Why We Chose The Osprey Kestrel 58 Backpack: Design features, carrying comfort, adaptability.
You can often tell how you’re going to get on with a backpack
from the moment you put it on. The best ones are the ones that fit with your contours like a glove and seem to integrate with you rather than hang off you. Our testers had just that with the Kestrel 58 by Osprey.
The Kestrel and women’s-specific Kyte series have become of Osprey’s most popular models for hiking and this latest iteration, though not radically different, still builds on that legacy well.

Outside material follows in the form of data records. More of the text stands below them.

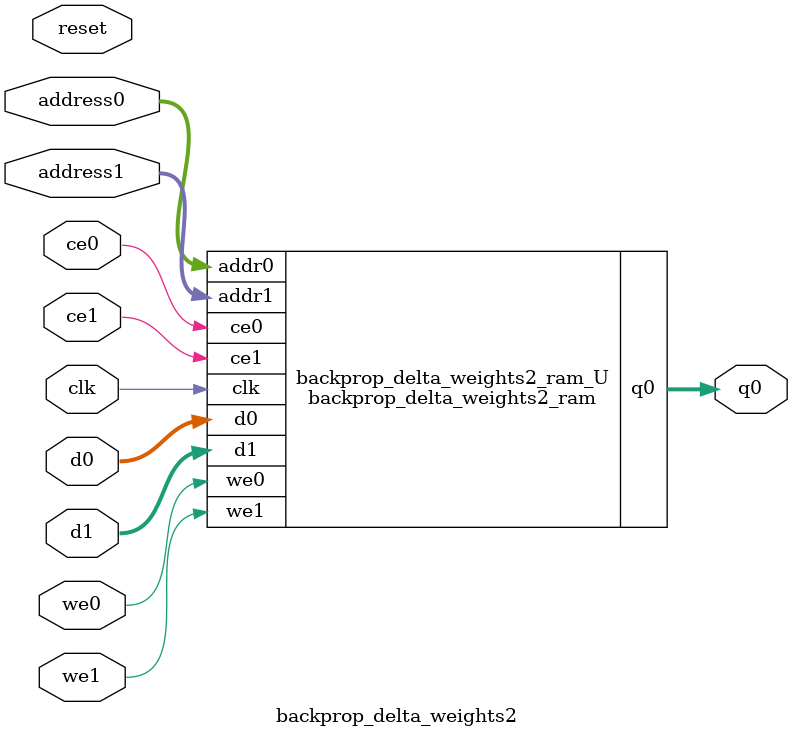
<source format=v>
`timescale 1 ns / 1 ps
module backprop_delta_weights2_ram (addr0, ce0, d0, we0, q0, addr1, ce1, d1, we1,  clk);

parameter DWIDTH = 64;
parameter AWIDTH = 12;
parameter MEM_SIZE = 4096;

input[AWIDTH-1:0] addr0;
input ce0;
input[DWIDTH-1:0] d0;
input we0;
output reg[DWIDTH-1:0] q0;
input[AWIDTH-1:0] addr1;
input ce1;
input[DWIDTH-1:0] d1;
input we1;
input clk;

reg [DWIDTH-1:0] ram[0:MEM_SIZE-1];




always @(posedge clk)  
begin 
    if (ce0) begin
        if (we0) 
            ram[addr0] <= d0; 
        q0 <= ram[addr0];
    end
end


always @(posedge clk)  
begin 
    if (ce1) begin
        if (we1) 
            ram[addr1] <= d1; 
    end
end


endmodule

`timescale 1 ns / 1 ps
module backprop_delta_weights2(
    reset,
    clk,
    address0,
    ce0,
    we0,
    d0,
    q0,
    address1,
    ce1,
    we1,
    d1);

parameter DataWidth = 32'd64;
parameter AddressRange = 32'd4096;
parameter AddressWidth = 32'd12;
input reset;
input clk;
input[AddressWidth - 1:0] address0;
input ce0;
input we0;
input[DataWidth - 1:0] d0;
output[DataWidth - 1:0] q0;
input[AddressWidth - 1:0] address1;
input ce1;
input we1;
input[DataWidth - 1:0] d1;



backprop_delta_weights2_ram backprop_delta_weights2_ram_U(
    .clk( clk ),
    .addr0( address0 ),
    .ce0( ce0 ),
    .we0( we0 ),
    .d0( d0 ),
    .q0( q0 ),
    .addr1( address1 ),
    .ce1( ce1 ),
    .we1( we1 ),
    .d1( d1 ));

endmodule


</source>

Available in a range of different capacities from 36-litre to 68, there’s a model to fit any type of multi-day adventure, from weekend micro adventures beyond the city’s boundaries to full-blown expeditions in the Yukon. This one we’ve been testing, the Kestrel 58, is the kind of size we’d want for hiking a long-distance trail with – say, the Pennine Way, or even the Pacific Crest Trail.
First of all, there’s a big compartment with loads of different access points to it which obviously makes finding that tucked away bit of kit much, much easier. These include a toggled drawstring entry at the top, a zip that opens up the entire base, and then a long U-shaped zip across the whole of its front. It’s a floating lid design so there’s also that added volume up top for those really big loads.
In terms of pockets, you’ve got one under the lid and one over it (with a useful key clip in the latter), two generously sized zipped pouches on the hipbelts for your wine gums, two stretch mesh ones on either side of the main compartment, and then a front ‘shove-it’ pocket for sticking your down jacket and/or waterproof.